L’intesa Stato ed induismo, uno strumento di conoscenza

E’ entrata in vigore dall’11 dicembre 2012, e poi pubblicato sulla Gazzetta Ufficiale il 1 febbraio 2013,  l’attesa legge che regola i rapporti tra lo Stato Italiano gli induisti ed i buddisti. L’articolo 8 della Costituzione Italiana sancisce infatti che:

“Tutte le confessioni religiose sono egualmente libere davanti alla legge. Le confessioni religiose diverse dalla cattolica hanno diritto di organizzarsi secondo i propri statuti, in quanto non contrastino con l’ordinamento giuridico italiano. I loro rapporti con lo Stato sono regolati per legge sulla base di intese con le relative rappresentanze.”

Avvocato Franco di Maria, presidente dell’Unione induista italiana

Fino ad oggi i 136.000 induisti in Italia, di cui 20.000 italiani non vedevano riconosciuta la loro religione con conseguente mancata possibilità di avere una sepoltura religiosa, di poter usufruire di assistenza spirituale e di avere un riconoscimento dei luoghi di culto da parte dello Stato. In loro rappresentanza c’è l’Unione induista italiana, il cui presidente, Franco di Maria, commenta così questo avvenuto  riconoscimento “sono diverse le ragioni per le quali siamo estremamente soddisfatti di questo risultato, innanzitutto per l’autorevolezza che l’intesa ci aiuta a consolidare in quanto induisti, permettendoci di far conoscere la nostra cultura e la nostra religione.”

Numerose le incomprensioni che sono diffuse in Italia, e non solo, circa la religione induista, ed è un’altra delle motivazioni per la quale gli induisti italiani si sono costituiti unione confessionale ed hanno ricercato il riconoscimento del 1 febbraio. “C’è una visione accademica dell’induismo secondo la quale esso viene trattato e considerato esclusivamente come oggetto di studio e di analisi, e non piuttosto come una religione pulsante da comprendere, ma soprattutto da vivere.” La convinzione dell’avvocato Di Maria è che la conoscenza tra religione e persone porti alla stima e conseguentemente al rispetto reciproco.

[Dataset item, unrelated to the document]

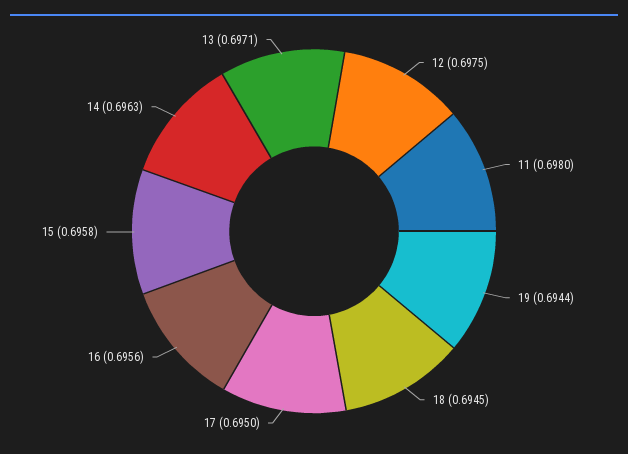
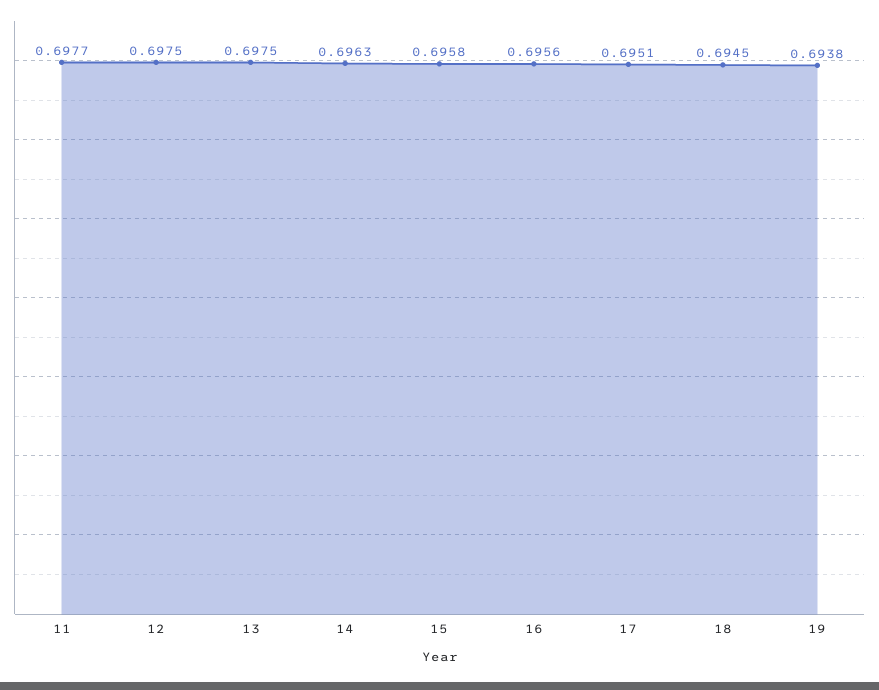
11: 0.698 -> 0.6977
19: 0.6944 -> 0.6938
17: 0.695 -> 0.6951
13: 0.6971 -> 0.6975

Lo yoga non è stretching. “E’ vergognoso che chi insegni yoga non conosca la disciplina che pratica. Si può senz’altro fare yoga senza essere induisti, ma quantomeno conoscerne il substrato culturale e soprattutto religioso, che fa appunto riferimento alla religione induista, mi pare il minimo”.  Secondo Di Maria i presunti insegnanti di yoga si dividono in due categorie “coloro che fanno solo stretching e quelli che inventano tecniche che non esistono.” I secondi diffondono così un’errata visione dell’attività e pertanto “intendiamo riportare con garbo e fermezza alla realtà autentica dello yoga.”

Complesso dello Svami Gitananda Ashram nel savonese

Gli stranieri e il riconoscimento. Uno degli obiettivi che si intende  conseguire con l’intesa tra Stato e religione induista è quello di diffondere la conoscenza dell’induismo anche presso gli stessi stranieri che giungono in Italia, “molti sono bengalesi e spesso conoscono pochissimo della loro variegata cultura”. Questo riconoscimento porterebbe, grazie ai fondi destinabili con l’8 x 1000, anche alla possibilità di costruire templi dedicati al culto, che diventino anche luoghi di ritrovo per stranieri “magari allo scopo di organizzare corsi per insegnare loro i diritti che gli spettano, dei corsi d’italiano, insomma attuare delle iniziative che ne favoriscano l’integrazione”. Ad oggi il tempio di riferimento per gli induisti si trova nel savonese.

L’intesa tesse così una trama di progetti a molteplici livelli, nella consapevolezza che “il mondo e noi stessi siamo molto più complessi di come appariamo. Possediamo delle straordinarie potenzialità ancora inespresse”. Ed il dialogo interreligioso è anche mettere in comune queste capacità.